(Lines contained in a dataset)

+ + + +

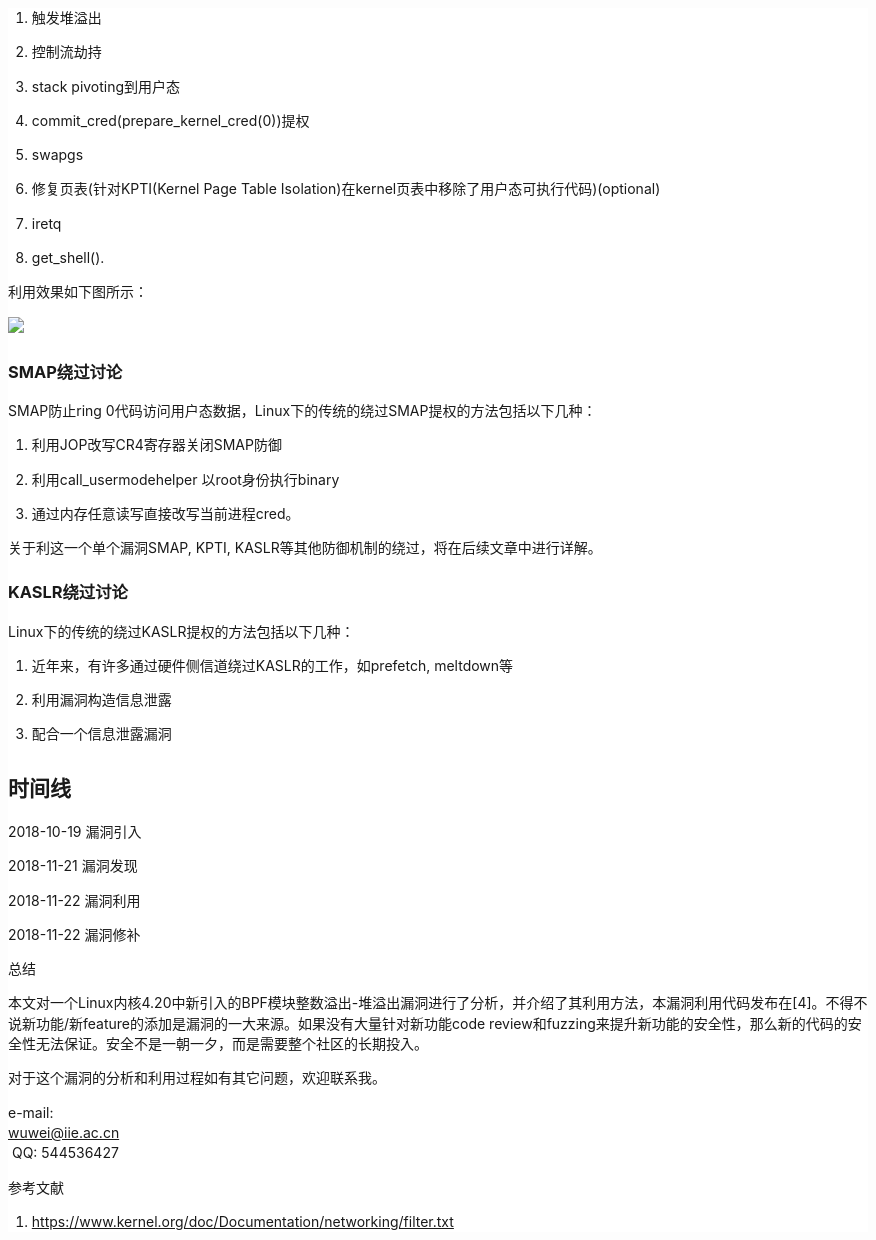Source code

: 1. 触发堆溢出  
  
1. 控制流劫持  
  
1. stack pivoting到用户态  
  
1. commit_cred(prepare_kernel_cred(0))提权  
  
1. swapgs  
  
1. 修复页表(针对KPTI(Kernel Page Table Isolation)在kernel页表中移除了用户态可执行代码)(optional)  
  
1. iretq  
  
1. get_shell().  
  
利用效果如下图所示：  
  
![](https://mmbiz.qpic.cn/mmbiz_png/Ok4fxxCpBb4AYflVRQJaiaEkeT1A94HMxnYbACWyQHM8rdDBWkW0B38CUq93tul6TSXAxIMZ537SeCzBAdeX7rg/640?wx_fmt=png "")  
### SMAP绕过讨论  
  
SMAP防止ring 0代码访问用户态数据，Linux下的传统的绕过SMAP提权的方法包括以下几种：  
1. 利用JOP改写CR4寄存器关闭SMAP防御  
  
1. 利用call_usermodehelper 以root身份执行binary  
  
1. 通过内存任意读写直接改写当前进程cred。  
  
关于利这一个单个漏洞SMAP, KPTI, KASLR等其他防御机制的绕过，将在后续文章中进行详解。  
### KASLR绕过讨论  
  
Linux下的传统的绕过KASLR提权的方法包括以下几种：  
1. 近年来，有许多通过硬件侧信道绕过KASLR的工作，如prefetch, meltdown等  
  
1. 利用漏洞构造信息泄露  
  
1. 配合一个信息泄露漏洞  
  
## 时间线  
  
2018-10-19 漏洞引入  
  
2018-11-21 漏洞发现  
  
2018-11-22 漏洞利用  
  
2018-11-22 漏洞修补  
  
总结  
  
本文对一个Linux内核4.20中新引入的BPF模块整数溢出-堆溢出漏洞进行了分析，并介绍了其利用方法，本漏洞利用代码发布在[4]。不得不说新功能/新feature的添加是漏洞的一大来源。如果没有大量针对新功能code review和fuzzing来提升新功能的安全性，那么新的代码的安全性无法保证。安全不是一朝一夕，而是需要整个社区的长期投入。  
  
对于这个漏洞的分析和利用过程如有其它问题，欢迎联系我。  
  
e-mail:   
wuwei@iie.ac.cn  
 QQ: 544536427  
  
参考文献  
1. https://www.kernel.org/doc/Documentation/networking/filter.txt  
  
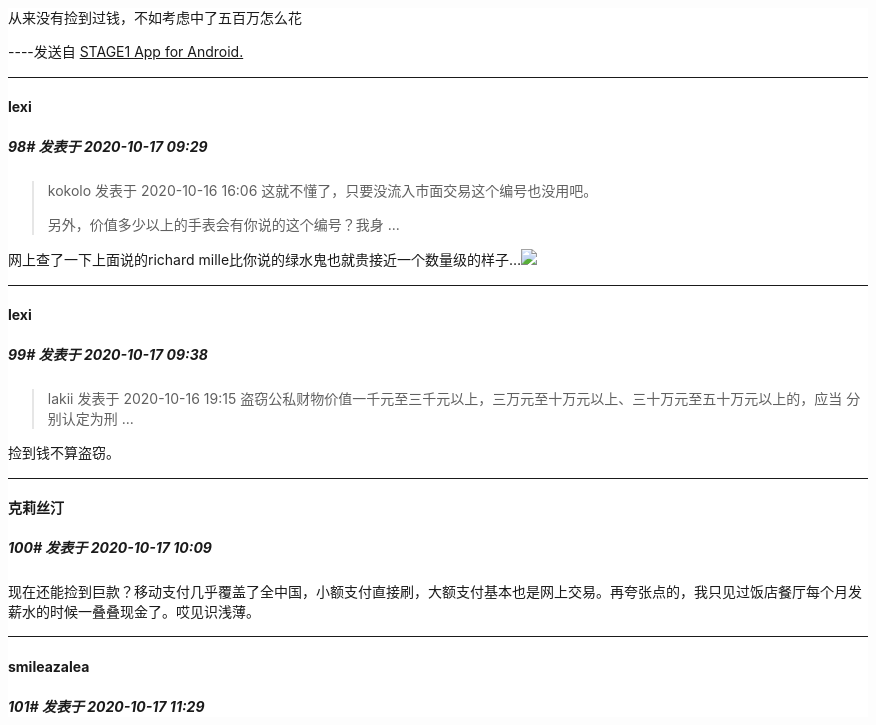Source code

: 


从来没有捡到过钱，不如考虑中了五百万怎么花


----发送自 [STAGE1 App for Android.](http://stage1.5j4m.com/?1.36)







*****

####  lexi  
##### 98#       发表于 2020-10-17 09:29



<blockquote>kokolo 发表于 2020-10-16 16:06
这就不懂了，只要没流入市面交易这个编号也没用吧。


另外，价值多少以上的手表会有你说的这个编号？我身 ...</blockquote>
网上查了一下上面说的richard mille比你说的绿水鬼也就贵接近一个数量级的样子…<img src="https://static.saraba1st.com/image/smiley/face2017/067.png" referrerpolicy="no-referrer">







*****

####  lexi  
##### 99#       发表于 2020-10-17 09:38



<blockquote>lakii 发表于 2020-10-16 19:15
盗窃公私财物价值一千元至三千元以上，三万元至十万元以上、三十万元至五十万元以上的，应当 分别认定为刑 ...</blockquote>
捡到钱不算盗窃。







*****

####  克莉丝汀  
##### 100#       发表于 2020-10-17 10:09




现在还能捡到巨款？移动支付几乎覆盖了全中国，小额支付直接刷，大额支付基本也是网上交易。再夸张点的，我只见过饭店餐厅每个月发薪水的时候一叠叠现金了。哎见识浅薄。







*****

####  smileazalea  
##### 101#       发表于 2020-10-17 11:29
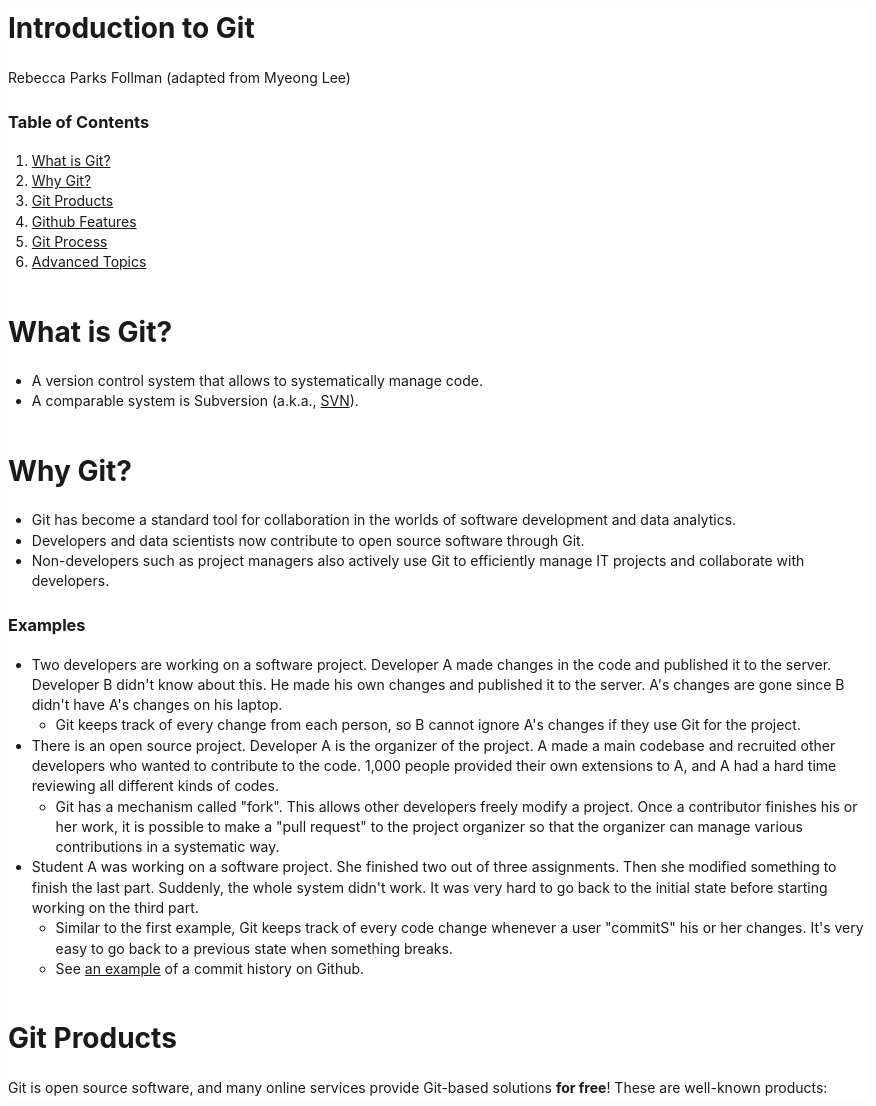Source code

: # Introduction to Git
Rebecca Parks Follman (adapted from Myeong Lee)
### Table of Contents
1. [What is Git?](#what)
2. [Why Git?](#why)
3. [Git Products](#products)
4. [Github Features](#features)
5. [Git Process](#process)
6. [Advanced Topics](#advanced)

<a name="what"></a>
# What is Git? 
- A version control system that allows to systematically manage code. 
- A comparable system is Subversion (a.k.a., [SVN](https://subversion.apache.org/)). 

<a name="why"></a>
# Why Git? 
- Git has become a standard tool for collaboration in the worlds of software development and data analytics. 
- Developers and data scientists now contribute to open source software through Git.
- Non-developers such as project managers also actively use Git to efficiently manage IT projects and collaborate with developers.

### Examples 
- Two developers are working on a software project. Developer A made changes in the code and published it to the server. Developer B didn't know about this. He made his own changes and published it to the server. A's changes are gone since B didn't have A's changes on his laptop.
	- Git keeps track of every change from each person, so B cannot ignore A's changes if they use Git for the project. 
- There is an open source project. Developer A is the organizer of the project. A made a main codebase and recruited other developers who wanted to contribute to the code. 1,000 people provided their own extensions to A, and A had a hard time reviewing all different kinds of codes. 
	- Git has a mechanism called "fork". This allows other developers freely modify a project. Once a contributor finishes his or her work, it is possible to make a "pull request" to the project organizer so that the organizer can manage various contributions in a systematic way.  
- Student A was working on a software project. She finished two out of three assignments. Then she modified something to finish the last part. Suddenly, the whole system didn't work. It was very hard to go back to the initial state before starting working on the third part.
	- Similar to the first example, Git keeps track of every code change whenever a user "commitS" his or her changes. It's very easy to go back to a previous state when something breaks.
	- See [an example](https://github.com/myeong/DCIC-Human-Face/commits/master) of a commit history on Github.

<a name="products"></a>	
# Git Products 
Git is open source software, and many online services provide Git-based solutions **for free**! These are well-known products:
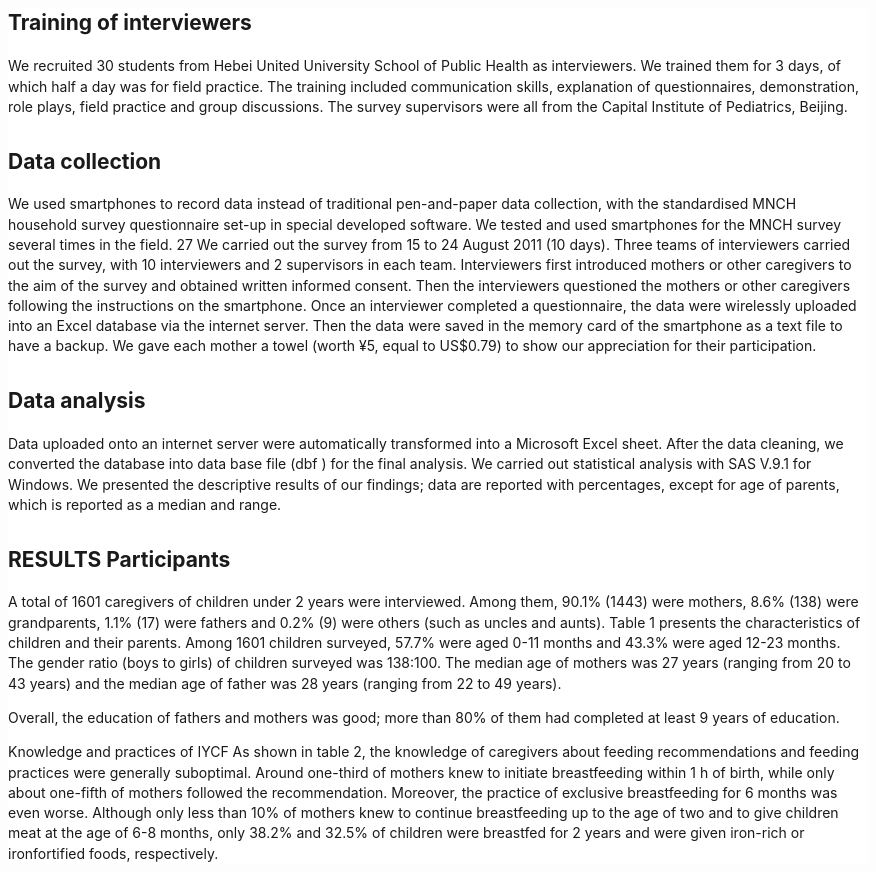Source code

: 
## Training of interviewers

We recruited 30 students from Hebei United University School of Public Health as interviewers. We trained them for 3 days, of which half a day was for field practice. The training included communication skills, explanation of questionnaires, demonstration, role plays, field practice and group discussions. The survey supervisors were all from the Capital Institute of Pediatrics, Beijing.


## Data collection

We used smartphones to record data instead of traditional pen-and-paper data collection, with the standardised MNCH household survey questionnaire set-up in special developed software. We tested and used smartphones for the MNCH survey several times in the field. 27 We carried out the survey from 15 to 24 August 2011 (10 days). Three teams of interviewers carried out the survey, with 10 interviewers and 2 supervisors in each team. Interviewers first introduced mothers or other caregivers to the aim of the survey and obtained written informed consent. Then the interviewers questioned the mothers or other caregivers following the instructions on the smartphone. Once an interviewer completed a questionnaire, the data were wirelessly uploaded into an Excel database via the internet server. Then the data were saved in the memory card of the smartphone as a text file to have a backup. We gave each mother a towel (worth ¥5, equal to US$0.79) to show our appreciation for their participation.


## Data analysis

Data uploaded onto an internet server were automatically transformed into a Microsoft Excel sheet. After the data cleaning, we converted the database into data base file (dbf ) for the final analysis. We carried out statistical analysis with SAS V.9.1 for Windows. We presented the descriptive results of our findings; data are reported with percentages, except for age of parents, which is reported as a median and range.


## RESULTS Participants

A total of 1601 caregivers of children under 2 years were interviewed. Among them, 90.1% (1443) were mothers, 8.6% (138) were grandparents, 1.1% (17) were fathers and 0.2% (9) were others (such as uncles and aunts). Table 1 presents the characteristics of children and their parents. Among 1601 children surveyed, 57.7% were aged 0-11 months and 43.3% were aged 12-23 months. The gender ratio (boys to girls) of children surveyed was 138:100. The median age of mothers was 27 years (ranging from 20 to 43 years) and the median age of father was 28 years (ranging from 22 to 49 years).

Overall, the education of fathers and mothers was good; more than 80% of them had completed at least 9 years of education.

Knowledge and practices of IYCF As shown in table 2, the knowledge of caregivers about feeding recommendations and feeding practices were generally suboptimal. Around one-third of mothers knew to initiate breastfeeding within 1 h of birth, while only about one-fifth of mothers followed the recommendation. Moreover, the practice of exclusive breastfeeding for 6 months was even worse. Although only less than 10% of mothers knew to continue breastfeeding up to the age of two and to give children meat at the age of 6-8 months, only 38.2% and 32.5% of children were breastfed for 2 years and were given iron-rich or ironfortified foods, respectively.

+ + + +

» Your assignment: Write out all of these lines again, substituting "Lexi" for every occurrence of "lexi" and keeping everything else unchanged. Omit the pictures from your answer.

» Response area:
Source code

: 1. 触发堆溢出  
  
1. 控制流劫持  
  
1. stack pivoting到用户态  
  
1. commit_cred(prepare_kernel_cred(0))提权  
  
1. swapgs  
  
1. 修复页表(针对KPTI(Kernel Page Table Isolation)在kernel页表中移除了用户态可执行代码)(optional)  
  
1. iretq  
  
1. get_shell().  
  
利用效果如下图所示：  
  
![](https://mmbiz.qpic.cn/mmbiz_png/Ok4fxxCpBb4AYflVRQJaiaEkeT1A94HMxnYbACWyQHM8rdDBWkW0B38CUq93tul6TSXAxIMZ537SeCzBAdeX7rg/640?wx_fmt=png "")  
### SMAP绕过讨论  
  
SMAP防止ring 0代码访问用户态数据，Linux下的传统的绕过SMAP提权的方法包括以下几种：  
1. 利用JOP改写CR4寄存器关闭SMAP防御  
  
1. 利用call_usermodehelper 以root身份执行binary  
  
1. 通过内存任意读写直接改写当前进程cred。  
  
关于利这一个单个漏洞SMAP, KPTI, KASLR等其他防御机制的绕过，将在后续文章中进行详解。  
### KASLR绕过讨论  
  
Linux下的传统的绕过KASLR提权的方法包括以下几种：  
1. 近年来，有许多通过硬件侧信道绕过KASLR的工作，如prefetch, meltdown等  
  
1. 利用漏洞构造信息泄露  
  
1. 配合一个信息泄露漏洞  
  
## 时间线  
  
2018-10-19 漏洞引入  
  
2018-11-21 漏洞发现  
  
2018-11-22 漏洞利用  
  
2018-11-22 漏洞修补  
  
总结  
  
本文对一个Linux内核4.20中新引入的BPF模块整数溢出-堆溢出漏洞进行了分析，并介绍了其利用方法，本漏洞利用代码发布在[4]。不得不说新功能/新feature的添加是漏洞的一大来源。如果没有大量针对新功能code review和fuzzing来提升新功能的安全性，那么新的代码的安全性无法保证。安全不是一朝一夕，而是需要整个社区的长期投入。  
  
对于这个漏洞的分析和利用过程如有其它问题，欢迎联系我。  
  
e-mail:   
wuwei@iie.ac.cn  
 QQ: 544536427  
  
参考文献  
1. https://www.kernel.org/doc/Documentation/networking/filter.txt  
  
Source code

: 


从来没有捡到过钱，不如考虑中了五百万怎么花


----发送自 [STAGE1 App for Android.](http://stage1.5j4m.com/?1.36)







*****

####  Lexi  
##### 98#       发表于 2020-10-17 09:29



<blockquote>kokolo 发表于 2020-10-16 16:06
这就不懂了，只要没流入市面交易这个编号也没用吧。


另外，价值多少以上的手表会有你说的这个编号？我身 ...</blockquote>
网上查了一下上面说的richard mille比你说的绿水鬼也就贵接近一个数量级的样子…<img src="https://static.saraba1st.com/image/smiley/face2017/067.png" referrerpolicy="no-referrer">







*****

####  Lexi  
##### 99#       发表于 2020-10-17 09:38



<blockquote>lakii 发表于 2020-10-16 19:15
盗窃公私财物价值一千元至三千元以上，三万元至十万元以上、三十万元至五十万元以上的，应当 分别认定为刑 ...</blockquote>
捡到钱不算盗窃。







*****

####  克莉丝汀  
##### 100#       发表于 2020-10-17 10:09




现在还能捡到巨款？移动支付几乎覆盖了全中国，小额支付直接刷，大额支付基本也是网上交易。再夸张点的，我只见过饭店餐厅每个月发薪水的时候一叠叠现金了。哎见识浅薄。







*****

####  smileazalea  
##### 101#       发表于 2020-10-17 11:29
Source code

: # Introduction to Git
Rebecca Parks Follman (adapted from Myeong Lee)
### Table of Contents
1. [What is Git?](#what)
2. [Why Git?](#why)
3. [Git Products](#products)
4. [Github Features](#features)
5. [Git Process](#process)
6. [Advanced Topics](#advanced)

<a name="what"></a>
# What is Git? 
- A version control system that allows to systematically manage code. 
- A comparable system is Subversion (a.k.a., [SVN](https://subversion.apache.org/)). 

<a name="why"></a>
# Why Git? 
- Git has become a standard tool for collaboration in the worlds of software development and data analytics. 
- Developers and data scientists now contribute to open source software through Git.
- Non-developers such as project managers also actively use Git to efficiently manage IT projects and collaborate with developers.

### Examples 
- Two developers are working on a software project. Developer A made changes in the code and published it to the server. Developer B didn't know about this. He made his own changes and published it to the server. A's changes are gone since B didn't have A's changes on his laptop.
	- Git keeps track of every change from each person, so B cannot ignore A's changes if they use Git for the project. 
- There is an open source project. Developer A is the organizer of the project. A made a main codebase and recruited other developers who wanted to contribute to the code. 1,000 people provided their own extensions to A, and A had a hard time reviewing all different kinds of codes. 
	- Git has a mechanism called "fork". This allows other developers freely modify a project. Once a contributor finishes his or her work, it is possible to make a "pull request" to the project organizer so that the organizer can manage various contributions in a systematic way.  
- Student A was working on a software project. She finished two out of three assignments. Then she modified something to finish the last part. Suddenly, the whole system didn't work. It was very hard to go back to the initial state before starting working on the third part.
	- Similar to the first example, Git keeps track of every code change whenever a user "commitS" his or her changes. It's very easy to go back to a previous state when something breaks.
	- See [an example](https://github.com/myeong/DCIC-Human-Face/commits/master) of a commit history on Github.

<a name="products"></a>	
# Git Products 
Git is open source software, and many online services provide Git-based solutions **for free**! These are well-known products:
Source code

: 
## Training of interviewers

We recruited 30 students from Hebei United University School of Public Health as interviewers. We trained them for 3 days, of which half a day was for field practice. The training included communication skills, explanation of questionnaires, demonstration, role plays, field practice and group discussions. The survey supervisors were all from the Capital Institute of Pediatrics, Beijing.


## Data collection

We used smartphones to record data instead of traditional pen-and-paper data collection, with the standardised MNCH household survey questionnaire set-up in special developed software. We tested and used smartphones for the MNCH survey several times in the field. 27 We carried out the survey from 15 to 24 August 2011 (10 days). Three teams of interviewers carried out the survey, with 10 interviewers and 2 supervisors in each team. Interviewers first introduced mothers or other caregivers to the aim of the survey and obtained written informed consent. Then the interviewers questioned the mothers or other caregivers following the instructions on the smartphone. Once an interviewer completed a questionnaire, the data were wirelessly uploaded into an Excel database via the internet server. Then the data were saved in the memory card of the smartphone as a text file to have a backup. We gave each mother a towel (worth ¥5, equal to US$0.79) to show our appreciation for their participation.


## Data analysis

Data uploaded onto an internet server were automatically transformed into a Microsoft Excel sheet. After the data cleaning, we converted the database into data base file (dbf ) for the final analysis. We carried out statistical analysis with SAS V.9.1 for Windows. We presented the descriptive results of our findings; data are reported with percentages, except for age of parents, which is reported as a median and range.


## RESULTS Participants

A total of 1601 caregivers of children under 2 years were interviewed. Among them, 90.1% (1443) were mothers, 8.6% (138) were grandparents, 1.1% (17) were fathers and 0.2% (9) were others (such as uncles and aunts). Table 1 presents the characteristics of children and their parents. Among 1601 children surveyed, 57.7% were aged 0-11 months and 43.3% were aged 12-23 months. The gender ratio (boys to girls) of children surveyed was 138:100. The median age of mothers was 27 years (ranging from 20 to 43 years) and the median age of father was 28 years (ranging from 22 to 49 years).

Overall, the education of fathers and mothers was good; more than 80% of them had completed at least 9 years of education.

Knowledge and practices of IYCF As shown in table 2, the knowledge of caregivers about feeding recommendations and feeding practices were generally suboptimal. Around one-third of mothers knew to initiate breastfeeding within 1 h of birth, while only about one-fifth of mothers followed the recommendation. Moreover, the practice of exclusive breastfeeding for 6 months was even worse. Although only less than 10% of mothers knew to continue breastfeeding up to the age of two and to give children meat at the age of 6-8 months, only 38.2% and 32.5% of children were breastfed for 2 years and were given iron-rich or ironfortified foods, respectively.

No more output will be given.